● **WORK INSTRUCTIONS**
Among the entries below, find the lines holding "Figure" and copy them.

● **LISTED RECORDS**
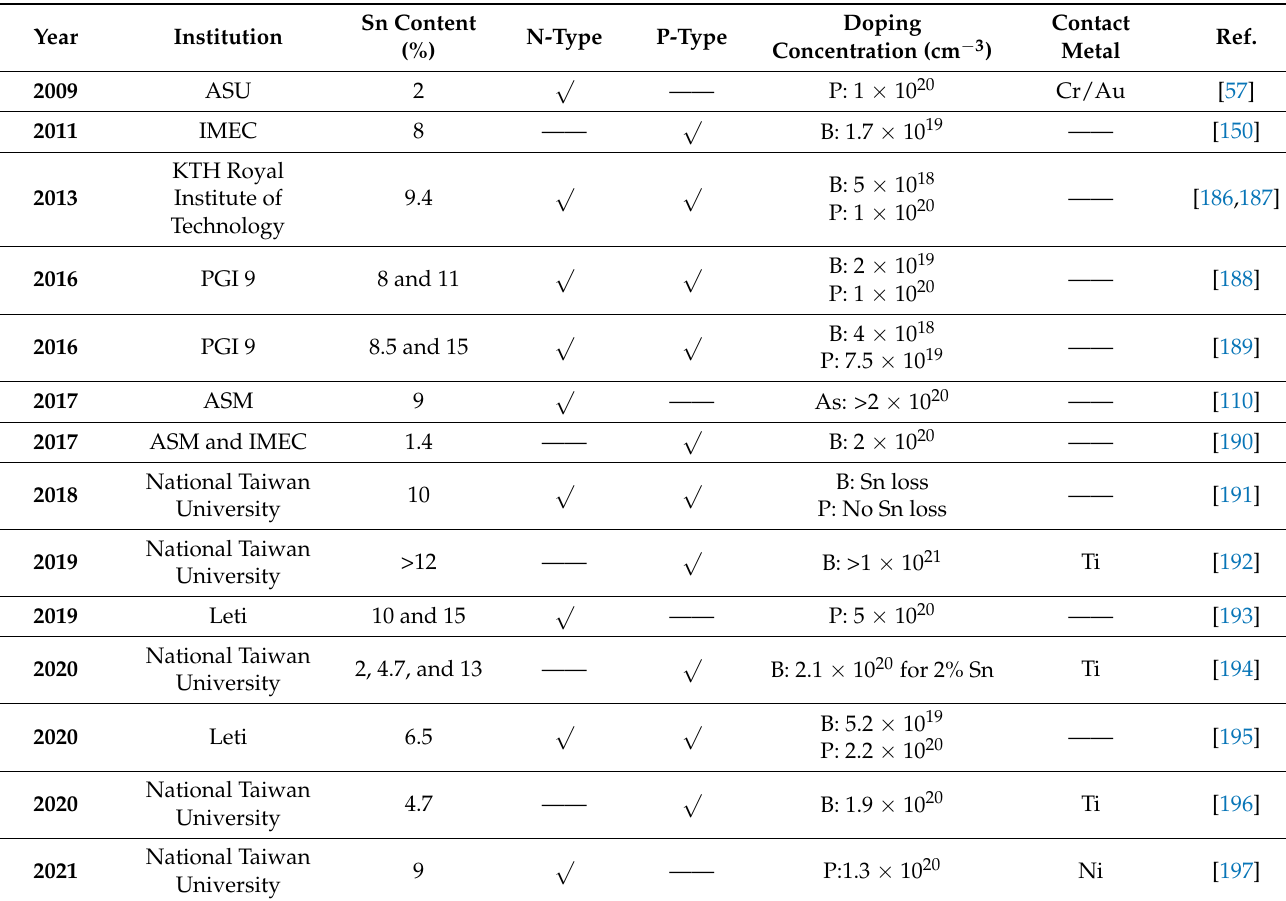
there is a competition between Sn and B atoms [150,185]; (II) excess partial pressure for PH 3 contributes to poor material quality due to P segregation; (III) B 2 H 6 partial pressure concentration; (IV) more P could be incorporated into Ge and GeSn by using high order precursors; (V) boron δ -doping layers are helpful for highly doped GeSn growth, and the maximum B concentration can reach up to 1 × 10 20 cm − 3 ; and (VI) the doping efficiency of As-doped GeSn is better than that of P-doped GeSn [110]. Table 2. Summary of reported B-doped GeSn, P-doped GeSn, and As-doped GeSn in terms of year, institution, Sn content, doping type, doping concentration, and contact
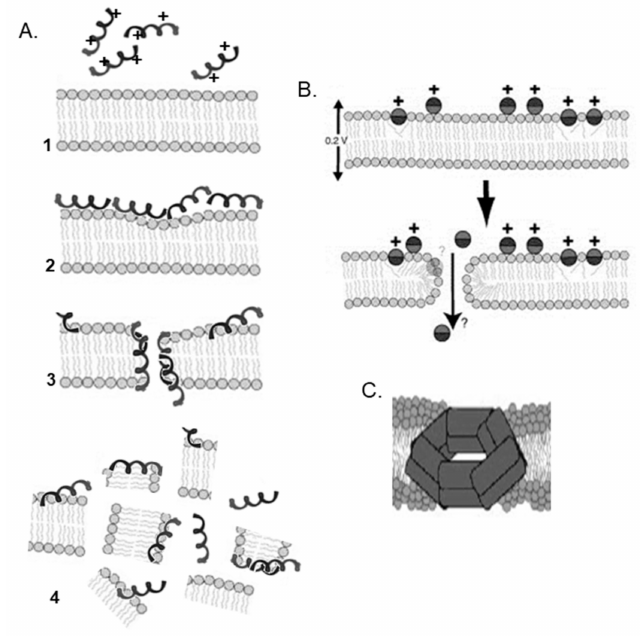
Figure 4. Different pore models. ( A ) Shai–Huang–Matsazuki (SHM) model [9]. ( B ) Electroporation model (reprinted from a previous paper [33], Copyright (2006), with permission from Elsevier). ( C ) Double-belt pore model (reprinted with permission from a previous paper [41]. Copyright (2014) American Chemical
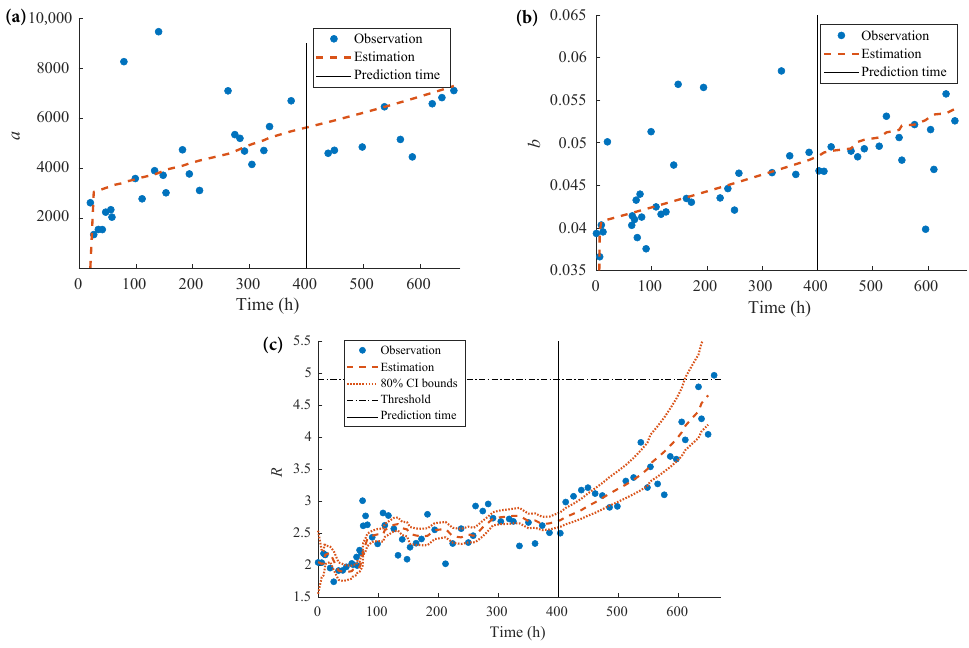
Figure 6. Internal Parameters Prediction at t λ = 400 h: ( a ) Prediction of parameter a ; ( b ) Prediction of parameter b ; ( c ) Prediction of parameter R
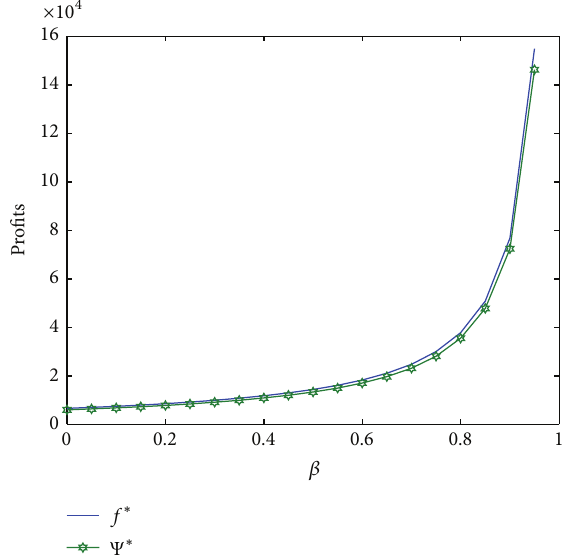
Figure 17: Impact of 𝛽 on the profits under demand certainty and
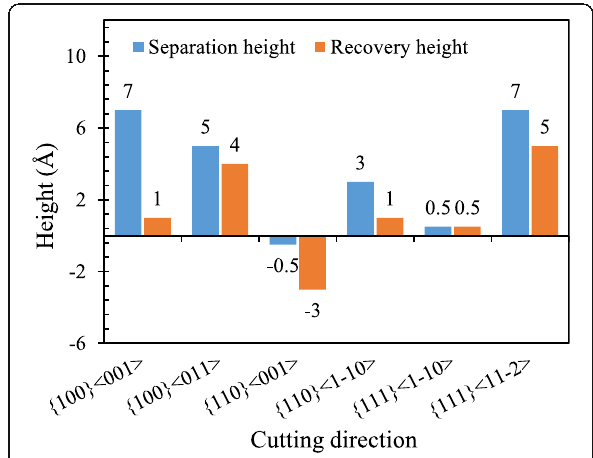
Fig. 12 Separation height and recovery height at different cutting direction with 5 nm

● **YOUR SOLUTION**
Figure 4. Different pore models. ( A ) Shai–Huang–Matsazuki (SHM) model [9]. ( B ) Electroporation model (reprinted from a previous paper [33], Copyright (2006), with permission from Elsevier). ( C ) Double-belt pore model (reprinted with permission from a previous paper [41]. Copyright (2014) American Chemical
Figure 6. Internal Parameters Prediction at t λ = 400 h: ( a ) Prediction of parameter a ; ( b ) Prediction of parameter b ; ( c ) Prediction of parameter R
Figure 17: Impact of 𝛽 on the profits under demand certainty and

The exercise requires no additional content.